Dataset records Start Marker

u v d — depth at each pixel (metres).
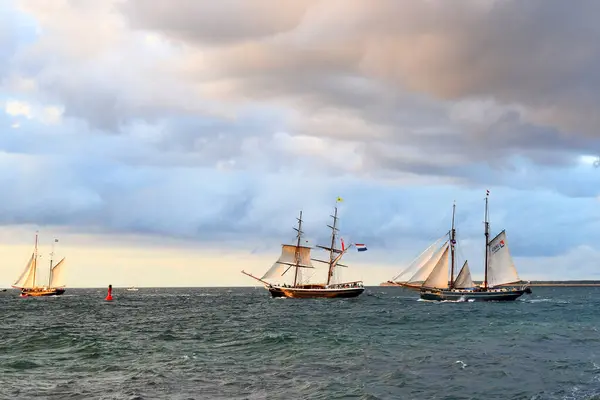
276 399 32.91
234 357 47.78
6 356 48.66
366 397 33.25
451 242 147.00
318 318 95.62
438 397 33.47
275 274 174.50
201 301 186.50
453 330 70.19
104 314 115.81
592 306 130.38
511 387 35.75
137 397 33.28
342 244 172.62
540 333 65.56
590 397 32.81
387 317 95.94
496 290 144.50
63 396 33.47
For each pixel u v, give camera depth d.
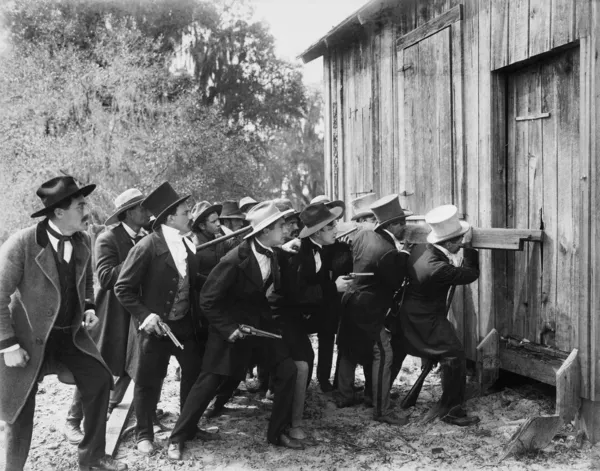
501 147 4.97
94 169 18.80
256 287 4.02
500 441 4.14
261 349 4.16
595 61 3.86
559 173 4.43
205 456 4.02
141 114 21.11
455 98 5.38
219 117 24.42
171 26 27.72
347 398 4.97
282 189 32.97
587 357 3.99
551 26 4.24
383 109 6.80
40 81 18.52
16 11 20.73
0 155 17.81
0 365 3.44
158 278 3.95
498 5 4.79
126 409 4.71
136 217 4.46
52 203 3.46
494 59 4.86
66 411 4.96
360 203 6.04
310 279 4.38
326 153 8.43
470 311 5.30
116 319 4.45
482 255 5.11
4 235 17.58
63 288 3.56
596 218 3.92
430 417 4.55
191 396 3.98
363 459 3.95
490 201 4.96
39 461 3.96
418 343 4.57
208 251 5.01
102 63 20.75
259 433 4.42
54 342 3.58
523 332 4.85
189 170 21.94
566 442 4.09
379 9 6.50
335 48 7.97
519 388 5.06
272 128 32.41
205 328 4.41
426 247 4.54
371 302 4.62
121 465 3.77
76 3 22.12
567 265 4.39
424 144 5.93
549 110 4.51
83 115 19.47
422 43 5.90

Dataset records End Marker

• [About this exercise]: Scan the listing and report each line where the word "pixel" shows up.

• [Answer space]:
u v d — depth at each pixel (metres).
For each pixel u v, give camera depth d.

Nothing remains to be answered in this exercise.